Damar Hamlin, a safety for the Buffalo Bills of the National Football League, went into cardiac arrest moments after tackling an opposing player during a televised game on Monday night.
Medical professionals were quick to render assistance to Hamlin and performed CPR on the 24-year-old player for several minutes before he was taken to hospital.
The incident has further raised concerns over the safety of American football, as players run the risk of injuries ranging from broken legs to brain-destroying concussions.
While it remains unclear exactly what happened, some medical experts believe Hamlin may have suffered from commotio cordis, a rare condition in which an impact to the heart causes it to stop.
“The heart is just centimetres below the surface and when you have trauma to that part of the chest, it disrupts the electrical activity and conduction in the heart,” explained Anthony Cardillo, an emergency medicine physician and chief executive of Mend Health.
While commotio cordis is extremely rare, it is not without precedent in contact sports.
“This injury and this event is not unique to football,” Dr Cardillo told The National. “It's unique to any sport where there's a potential for high velocity traumas to the chest and there are a lot of sports that could happen — lacrosse, baseball, soccer, hockey, et cetera.”
In 1998, National Hockey League player Chris Pronger collapsed on the ice shortly after taking a slap shot to the chest.
Pronger was revived and taken to hospital, where he made a full recovery and went on to play 12 more seasons in the NHL.
“Prayers that Damar Hamlin can have the same outcome that I was fortunate to have with my incident,” the retired hockey player tweeted.
American football has long been criticised for the toll it can take on players' health and safety.
On Sunday, quarterback Nick Foles started convulsing after taking a hard hit to his upper body. Foles was carted off the field and did not return to play.
There is also mounting evidence that the repeated head trauma many players incur throughout their careers may have lasting consequences.
A 2017 study by researchers at Boston University found chronic traumatic encephalopathy (CTE) in 99 per cent of brains obtained from former NFL players.

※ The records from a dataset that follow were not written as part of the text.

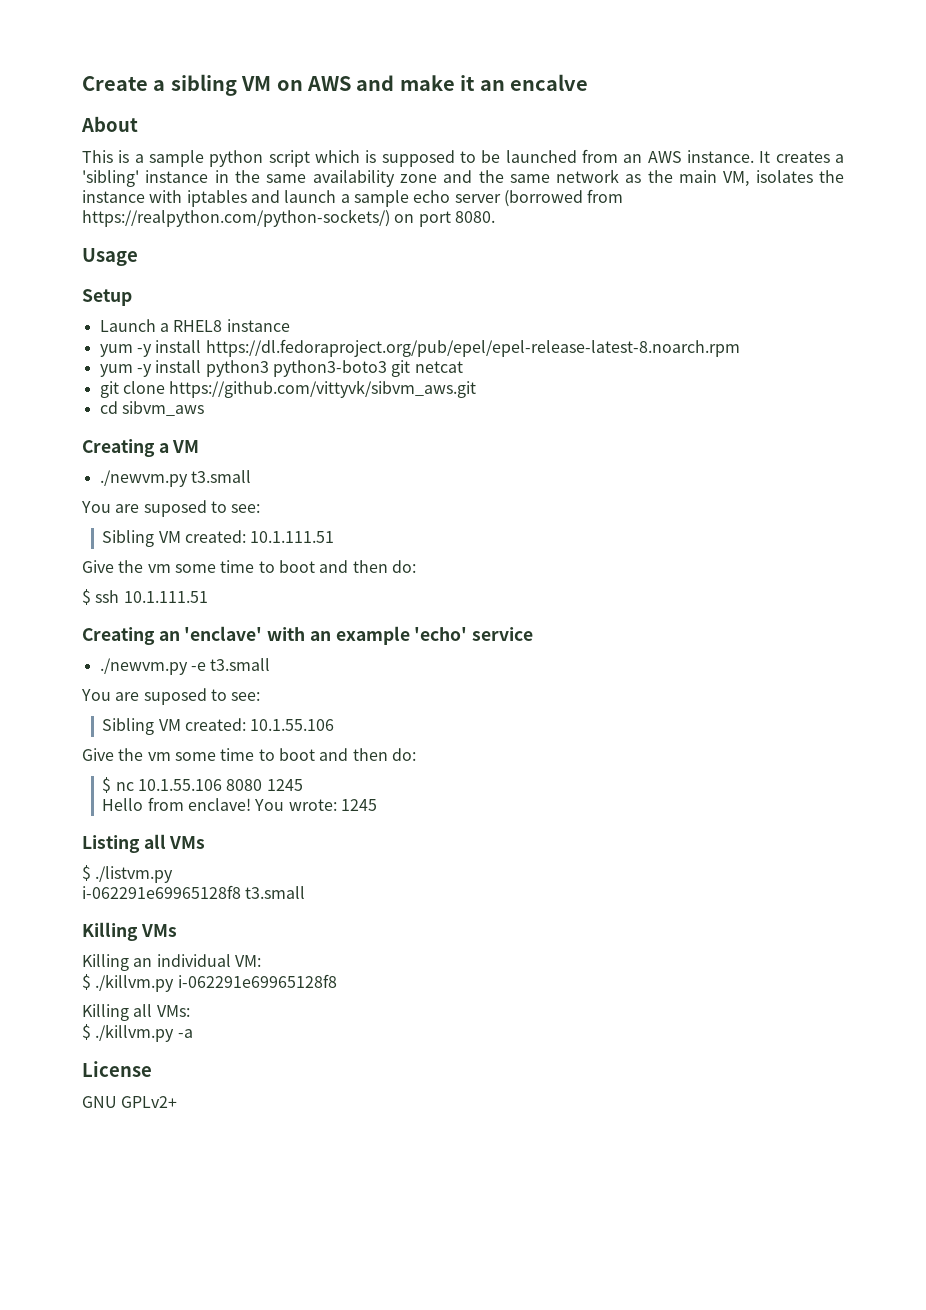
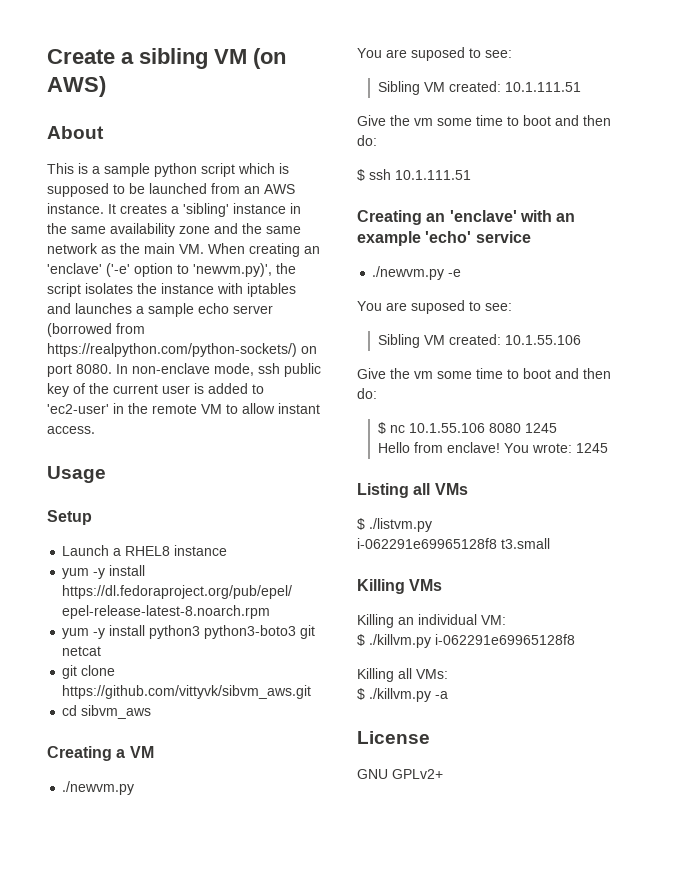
[276,74,588,91] on AWS and make it an encalve -> [253,48,286,69] [47,76,106,97] (on AWS)
[723,171,750,187] VM, -> [179,243,320,257] [47,263,296,277] [47,283,81,297] VM. When creating an 'enclave' ('-e' option to 'newvm.py)', the script
[284,190,337,203] launch -> [75,303,132,314] launches
(495, 217) none -> [116,363,321,377] [47,383,264,397] [47,403,320,414] [47,426,95,434] In non-enclave mode, ssh public key of the current user is added to 'ec2-user' in the remote VM to allow instant access.
[190,470,251,483] t3.small -> (135, 788) none
[210,658,271,671] t3.small -> (462, 273) none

CTE is a degenerative brain disease that can only be diagnosed after death.
Earlier this season, Miami Dolphins star quarterback Tua Tagovailoa suffered a concussion that caused his fingers to splay during a game against the Cincinnati Bengals.
The hit on Tagovailoa came only four days after he took a hit that may have caused a concussion.
An investigation by the NFL and the Miami Dolphins into how Tagovailoa was cleared to play after the initial hit found that the Dolphins had followed the league’s concussion protocol.
The league and the NFL Player’s Association agreed to amend the rules so that a player who has shown ataxia or impaired balance will no longer be allowed to return to the game.
Dr Cardillo said he no longer feels comfortable letting his two young sons pursue football.
“I would have to say at this juncture, I would not promote my two boys playing tackle football. My wife certainly will not allow it after seeing what happened here,” he said.